For a diversified portfolio (a good thing), you need some stable investments. Typically bonds are recommended. Bonds do carry risk (especially bond funds) and their return isn't that great. Moving some of your bond money into a guaranteed return on your debts is something worth considering. And if your mortgage (or other debt) is 6% or higher, it is doubly worth considering doing so. Still invest in stocks that will likely return closer to 8%. But, don't exclude stable nearly risk-free returns.
 

rasczak

Lifer
Jan 29, 2005
10,453
22
81
Originally posted by: BlahBlahYouToo
Originally posted by: rivan
Originally posted by: waffleironhead
payments stay the same. You will just have it paid off sooner.

And if you're early in the term, you'll save LOADS on interest.

hmm... so you have control, to a certain extent, to shorten the length of the term.
technically, i can turn a 30 year into for instance, a 20 year if i put more towards principal every month.

is there a strategy as to how to maximize the benefits of pre-paying?
e.g., how much extra to put each month (as much as possible), do it every month, lump sum once a year, etc.

be carefule with this though, usually mortgage companies have a clause where you can only put in only an extra $$$ amount for the year. after that you may go into prepayment penalties.
 

Dirigible

Diamond Member
Apr 26, 2006
5,961
30
91
Originally posted by: spidey07
Originally posted by: BlahBlahYouToo
ok, so it sounds like the strategy is pretty obvious.
pay early and pay often to maximize benefits, lol.

No. The strategy is to invest that money and beat your rate increasing your overall net worth and that worth being liquid and not locked into your house.

Most of the time paying extra principal is throwing money away. You'll just have to run the numbers to see what's best for you, but rarely is paying extra a wise move.

This is a huge point. You pay your mortgage early and it's awfully hard to access that money if you need to. Investing in stocks or whatever has a liquidity advantage.
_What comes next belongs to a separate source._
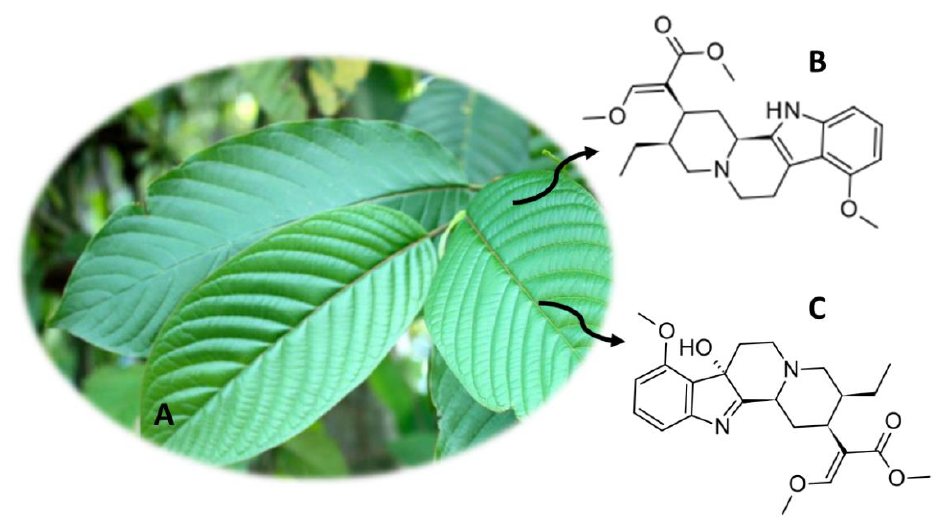
Figure 8. M. speciosa ( A ) and the main compounds mitragynine ( B ) and 7-hydroxymitragynine ( C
Compare your return on paying your mortgage early v. expected returns from other investments. For me, paying the mortgage off early would have to be a clear winner. If it's only slightly better, the liquidity concerns means I'm not doing it.

 

ponyo

Lifer
Feb 14, 2002
19,689
2,811
126
The way I look at it is you're getting 100% minimum guaranteed return if you pay extra to your mortgage. Stock market or other investments are not guaranteed and your return may or may not exceed it.

You can look at numbers but numbers are not everything. I don't know if you can put a price on not having a house payment. It's really liberating feeling and one less worry in life. If you can pay off your house while you're young, you have your whole life front of you.

People can debate numbers and try to guess future returns but one thing I know is every rich people I know own their house free and clear. That's something that stuck with me and motivated me to pay off my house early. I can tell you first hand that not having a mortgage is heaven, and I love every second of it.
 

rivan

Diamond Member
Jul 8, 2003
9,677
3
81
Originally posted by: Naustica
The way I look at it is you're getting 100% minimum guaranteed return if you pay extra to your mortgage. Stock market or other investments are not guaranteed and your return may or may not exceed it.

You can look at numbers but numbers are not everything. I don't know if you can put a price on not having a house payment. It's really liberating feeling and one less worry in life. If you can pay off your house while you're young, you have your whole life front of you.

People can debate numbers and try to guess future returns but one thing I know is every rich people I know own their house free and clear. That's something that stuck with me and motivated me to pay off my house early. I can tell you first hand that not having a mortgage is heaven, and I love every second of it.

Exactly - someone else mentioned your tolerance for risk - my tolerance is rather low, and I choose to prepay my mortgage whenever possible.